O BNDES aprovou em setembro quatro operações de crédito para três diferentes companhias do setor ferroviário, totalizando quase meio bilhão de reais destinados à revitalização de vias, manutenção de equipamentos e compras de novos vagões e maquinários. Essa medida acompanha as novas políticas e diretrizes governamentais de fomento ao setor ferroviário, o qual, desde 2007, quando ocorreu a subconcessão do Tramo Norte da Ferrovia Norte-Sul, se ressente da carência de projetos consistentes de desestatização.
A título de exemplo, o Plano de Investimento em Logística (PIL), lançado em 2012, previa R$ 91 bilhões em investimentos em um pacote de dez mil quilômetros de linha férrea a serem construídos em 12 traçados diversos. O modelo fracassou tanto pela incapacidade de priorização quanto pela insegurança regulatória: o open access e a separação das atividades de infraestrutura e de transporte, com remuneração take or pay pela Valec, não convenceu, e, com isso, nenhum dos projetos saiu papel. Já o PIL II, lançado em 2015, foi mais conservador. Baseado no modelo anterior de concessão de exploração vertical, ele previa quatro mil quilômetros de linhas férreas concentradas em apenas quatro projetos, até hoje não executados.

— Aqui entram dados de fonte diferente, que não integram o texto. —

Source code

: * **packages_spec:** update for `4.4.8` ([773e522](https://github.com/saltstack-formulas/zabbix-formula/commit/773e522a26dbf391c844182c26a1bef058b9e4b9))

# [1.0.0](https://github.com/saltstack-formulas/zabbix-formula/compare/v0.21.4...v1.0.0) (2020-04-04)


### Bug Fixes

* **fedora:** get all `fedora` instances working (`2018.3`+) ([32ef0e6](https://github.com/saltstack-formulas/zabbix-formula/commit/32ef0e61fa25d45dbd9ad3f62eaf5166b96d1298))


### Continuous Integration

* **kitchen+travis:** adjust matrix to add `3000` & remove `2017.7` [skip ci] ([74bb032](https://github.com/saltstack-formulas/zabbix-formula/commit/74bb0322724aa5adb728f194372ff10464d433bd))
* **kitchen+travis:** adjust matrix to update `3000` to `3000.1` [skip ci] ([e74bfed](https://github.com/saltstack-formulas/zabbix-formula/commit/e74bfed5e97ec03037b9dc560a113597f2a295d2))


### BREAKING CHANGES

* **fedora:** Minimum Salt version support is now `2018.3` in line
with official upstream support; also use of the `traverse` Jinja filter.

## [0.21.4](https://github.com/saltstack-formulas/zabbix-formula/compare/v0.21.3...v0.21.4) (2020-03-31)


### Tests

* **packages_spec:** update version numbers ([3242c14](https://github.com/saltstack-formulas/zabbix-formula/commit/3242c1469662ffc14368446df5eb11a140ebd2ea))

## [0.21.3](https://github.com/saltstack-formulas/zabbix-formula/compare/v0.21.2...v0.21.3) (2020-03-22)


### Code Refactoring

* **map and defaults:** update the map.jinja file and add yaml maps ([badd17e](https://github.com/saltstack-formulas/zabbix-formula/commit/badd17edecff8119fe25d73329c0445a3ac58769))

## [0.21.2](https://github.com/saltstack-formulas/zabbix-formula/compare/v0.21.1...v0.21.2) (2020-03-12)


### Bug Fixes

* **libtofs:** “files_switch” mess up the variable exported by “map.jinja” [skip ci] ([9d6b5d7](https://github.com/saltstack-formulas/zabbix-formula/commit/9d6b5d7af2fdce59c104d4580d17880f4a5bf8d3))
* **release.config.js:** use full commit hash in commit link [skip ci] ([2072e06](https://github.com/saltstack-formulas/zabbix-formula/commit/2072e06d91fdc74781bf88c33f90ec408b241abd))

O Programa de Parcerias de Investimentos (PPI), inaugurado pela Lei nº 13.334/16, incorporou os quatro projetos prioritários do PIL II, mas com importantes diferenças regulatórias e de traçado. Conjugado com a Lei nº 13.448/17 e com o Plano Nacional de Logística (PNL), aprovado em 2018, o PPI finalmente apresentou as condições mínimas para que os projetos ferroviários possam ser executados por meio de ritos administrativos coerentes com o nosso sistema jurídico. A preocupação com a diversificação logística dos modais de transporte – especialmente com o desenvolvimento nacional ferroviário – intensificada pela recente greve dos caminhoneiros deu, por sua vez, uma tração mais acelerada naqueles ritos administrativos.
Essencialmente, o PPI sinaliza ao mercado a estratégia do governo de promover o desenvolvimento da malha ferroviária nacional por meio de investimentos em empreendimentos pré-qualificados e contemplados no Cenário PNL 2025, que propõe a construção de 3,2 mil quilômetros de ramais ferroviários previstos no Programa Avançar Parcerias, quais sejam:
- Subconcessão da EF-151-Ferrovia Norte Sul (FNS-TC), que interliga Estrela d’Oeste/SP a Porto Nacional/TO. A FNS-TC foi recentemente aprovada com algumas recomendações e determinações pelo Tribunal de Contas da União (TCU), cujo atendimento pela ANTT poderá desencadear, ainda em 2018, a publicação do edital;
- Subconcessão da EF-334-Ferrovia de Integração Oeste-Leste (FIOL), importante corredor de escoamento de minério do sul do estado da Bahia, que interliga Caetité/BA a Ilhéus/BA. Atualmente, a FIOL está em consulta pública para recebimento de subsídios e contribuições aos documentos técnicos, jurídicos e econômico-financeiros publicados pela ANTT; e
- Concessão da EF-170 (Ferrogrão), que interliga Sinop/MT a Itaituba/PA, foi objeto de consulta pública e aguarda a publicação de relatório pela ANTT.
Paralelamente, o PPI considerou estratégica a ampliação da capacidade de ferrovias já concedidas à iniciativa privada. Nesses termos, ao amparo da Lei nº 13.448/17, encontra-se em estágio avançado a prorrogação antecipada de algumas estradas de ferro cujas concessionárias solicitaram a extensão de prazo em contrapartida de investimentos adicionais. Tais investimentos adicionais podem ocorrer não apenas em malha própria, mas também naquelas de interesse da Administração Pública, tendo o PPI e o MTPA se servido do permissivo legal para pré-qualificar a Ferrovia de Integração Centro-Oeste (FICO) e o Ferroanel de São Paulo igualmente como projetos prioritários.
O planejamento estratégico proporcionado pelo PNL, a sistemática de priorização de projetos pelo PPI e a edição de marcos legais adequados elevaram a decisão governamental de promover o desenvolvimento da malha ferroviária nacional por meio de novos investimentos, especialmente privados, a um patamar superior de viabilidade e seriedade. Para que o ritmo não se perca, o desafio para o próximo governo será menos o de ampliar o leque de projetos ferroviários do que, efetivamente, concretizar aqueles já pré-qualificados, o que demandará disciplina de cronograma, qualidade das modelagens, atratividade do investimento privado e, sobretudo, compromisso com a competitividade e inserção internacional do Brasil.